What better way to raise funds to house the homeless than to take a tour of artists’ studios?
That’s the thinking behind the 5th Annual Venice Design Series – a curated look at Los Angeles in the 20th and 21st centuries.
The tour of four Eastside Los Angeles artists’ studios is one of six events aimed at creating neighborhood solutions for homelessness in Venice Beach, says Cecilia Dan, an art collector and co-chair of the Venice Design Series.
“The idea is not to push the homeless out of the community, but to embrace them and make them part of the community,” she says. “If we embrace them, everybody wins.”
Tomorrow, 45 people making a donation of $500 each will be able to see four artists at work in their studios. Among them are:
Roy Dowell, a contemporary painter of myths and symbols. His artistic practice separates real objects and events from the language traditionally used to describe them, creating new, layered meanings.
Cammie Staros, who looks specifically to the shapely vessels of Classical Greece in her work. The artist’s hand-built objects marry ancient ceramic techniques with modern industrial materials such as milled and turned woods and machined metals. The resulting sculptures are rooted in history, but are disarmingly present.
Theodora Allen, whose paintings are quiet, restrained, and at times unsettling. Drawing from music, literature, myth and nature, Allen’s meditative compositions investigate themes of temporality and eternity, exploring a space between the physical world and an interior mindscape.

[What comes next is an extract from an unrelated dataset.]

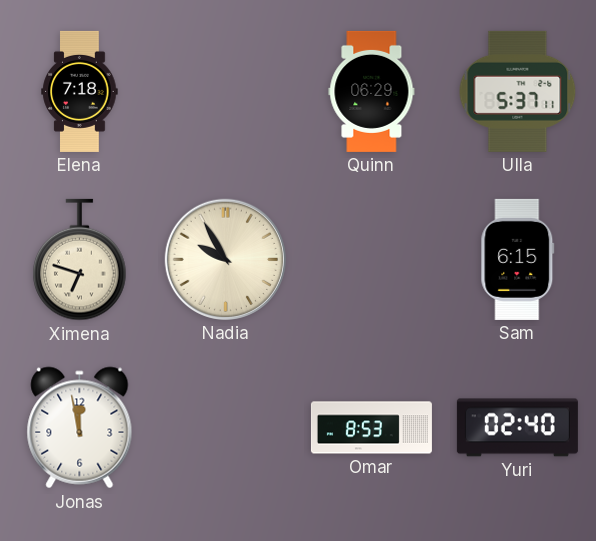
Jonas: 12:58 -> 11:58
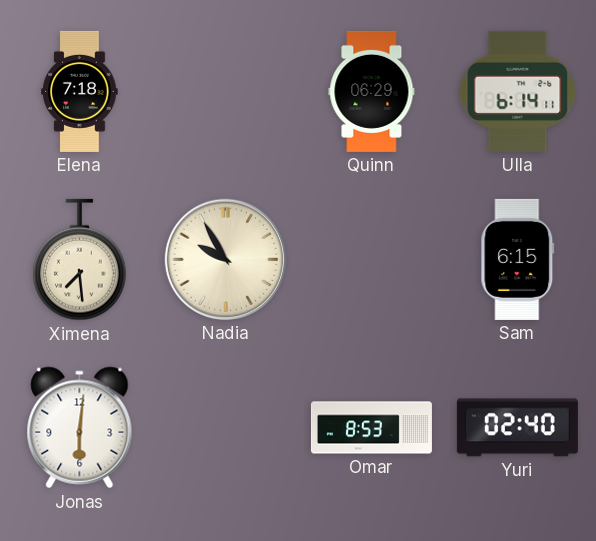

And David Wiseman, one of the leading American designers of his generation. His work draws inspiration from his fascination with the natural world, global decorative arts traditions, and a reverence for honoring timeless craft technique.
They’re some of the more gifted artists practicing in Los Angeles today, and for good reason. “L.A. has a wealth of artists, because of the MFA programs surrounding the city, like U.C.L.A., Claremont, Cal Arts, the Arts Center, U.C. Irvine and U.C. Riverside,” Dan says. “They’re all programs where some of best artists are teaching.”
Now four of them will help the Venice Design Series as it tackles one of the nation’s more persistent challenges.